Altitude Express Inc. v. Zarda. Title VII of the Civil Rights Act of 1964 prohibits employers from “discriminat[ing] against any individual with respect to compensation, terms, conditions, or privileges of employment, because of such individual’s race, color, religion, sex or national origin.” During the Obama Administration, the Equal Employment Opportunity Commission began interpreting Title VII’s prohibition on sex discrimination to include sexual orientation. Congress has never amended the statute to include sexual orientation as a protected class, and the Supreme Court has never ruled on the issue.
Until recently, all the federal appeals courts had ruled against extending Title VII sex discrimination to include discrimination on the basis of sexual orientation. But in Hively v. Ivy Tech Community College (2017), the Seventh Circuit concluded that Title VII extends to sexual-orientation discrimination. Applying the Supreme Court’s 1989 Price Waterhouse v. Hopkins ruling that sex discrimination includes gender stereotyping, the en banc Seventh Circuit held that sexual-orientation discrimination is indistinguishable from sex stereotyping. The Second Circuit agreed in Zarda. But the Eleventh Circuit came to the opposite conclusion in Evans v. Georgia Regional Hospital (2017), and the Supreme Court declined to review that case last year.
Now Zarda is pending before the Supreme Court, and at the appeals court, the Justice Department filed a brief explaining that the federal government does not support this new interpretation of sex discrimination. This split among the lower appellate courts increases the likelihood that the justices will take up the issue.
Conclusion
In the upcoming 2018–2019 term, the Supreme Court will tackle important issues including deciding what hoops property owners must jump through to challenge a government taking of their land, Congress’s over-delegation of power to the executive branch, whether states are bound by the Eighth Amendment’s ban on excessive fines, critical habitat designations under the Endangered Species Act, the Double Jeopardy Clause, abusive class-action settlements, the division of authority between states and the federal government related to nuclear power, and more.
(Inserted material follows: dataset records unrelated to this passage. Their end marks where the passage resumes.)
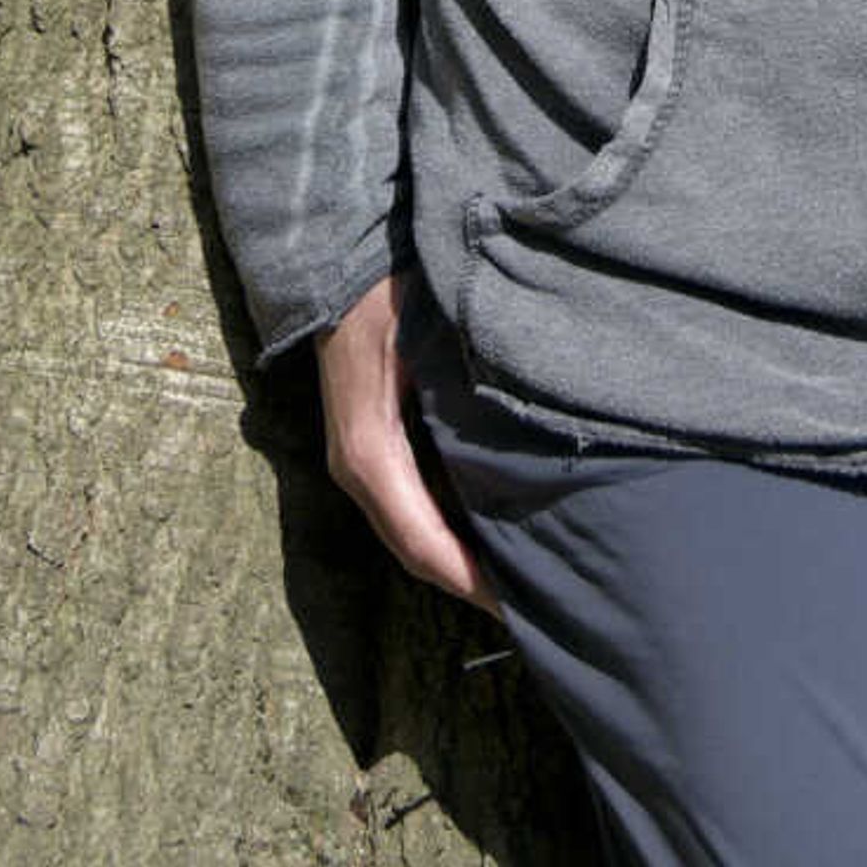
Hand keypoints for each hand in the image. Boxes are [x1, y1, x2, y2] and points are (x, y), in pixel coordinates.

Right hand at [315, 274, 500, 612]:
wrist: (335, 260)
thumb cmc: (386, 291)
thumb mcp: (431, 336)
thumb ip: (470, 387)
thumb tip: (524, 433)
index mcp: (370, 453)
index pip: (421, 541)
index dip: (467, 579)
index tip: (515, 605)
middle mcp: (358, 467)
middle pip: (414, 550)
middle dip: (468, 583)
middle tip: (531, 605)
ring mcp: (359, 459)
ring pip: (409, 532)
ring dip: (457, 560)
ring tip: (517, 579)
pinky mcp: (369, 444)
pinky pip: (408, 505)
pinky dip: (445, 530)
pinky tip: (486, 531)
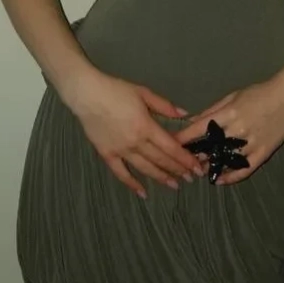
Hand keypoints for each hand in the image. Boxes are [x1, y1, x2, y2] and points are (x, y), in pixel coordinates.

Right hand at [69, 71, 205, 198]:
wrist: (87, 94)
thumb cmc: (116, 90)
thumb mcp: (143, 93)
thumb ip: (164, 106)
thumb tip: (184, 115)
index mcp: (146, 126)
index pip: (170, 147)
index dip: (184, 159)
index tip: (195, 167)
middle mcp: (135, 142)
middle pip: (160, 160)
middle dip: (177, 170)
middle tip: (190, 178)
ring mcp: (121, 150)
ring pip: (145, 168)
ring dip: (160, 178)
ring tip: (174, 185)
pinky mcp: (107, 154)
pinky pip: (121, 173)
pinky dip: (132, 184)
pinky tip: (142, 192)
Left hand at [172, 79, 283, 185]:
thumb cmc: (257, 93)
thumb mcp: (232, 96)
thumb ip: (212, 110)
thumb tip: (191, 120)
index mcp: (229, 113)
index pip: (200, 128)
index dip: (184, 138)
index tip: (171, 145)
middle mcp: (238, 130)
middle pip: (211, 148)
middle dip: (196, 155)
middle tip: (183, 162)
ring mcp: (252, 143)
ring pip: (226, 161)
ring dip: (211, 167)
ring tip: (198, 171)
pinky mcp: (263, 153)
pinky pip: (245, 169)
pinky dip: (231, 177)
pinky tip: (219, 180)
This term also will mark the dawn of a new era at the Court with the retirement of longtime swing-vote Justice Anthony Kennedy and the possible confirmation of Judge Brett Kavanaugh. On the horizon, battles over war memorial crosses, Medicaid funding for Planned Parenthood, and employment discrimination, among many other significant legal issues may reach the Court later this term. The 2018–2019 Supreme Court term promises to be an important one.
—Elizabeth Slattery is Legal Fellow in the Edwin Meese III Center for Legal and Judicial Studies, of the Institute for Constitutional Government, at The Heritage Foundation.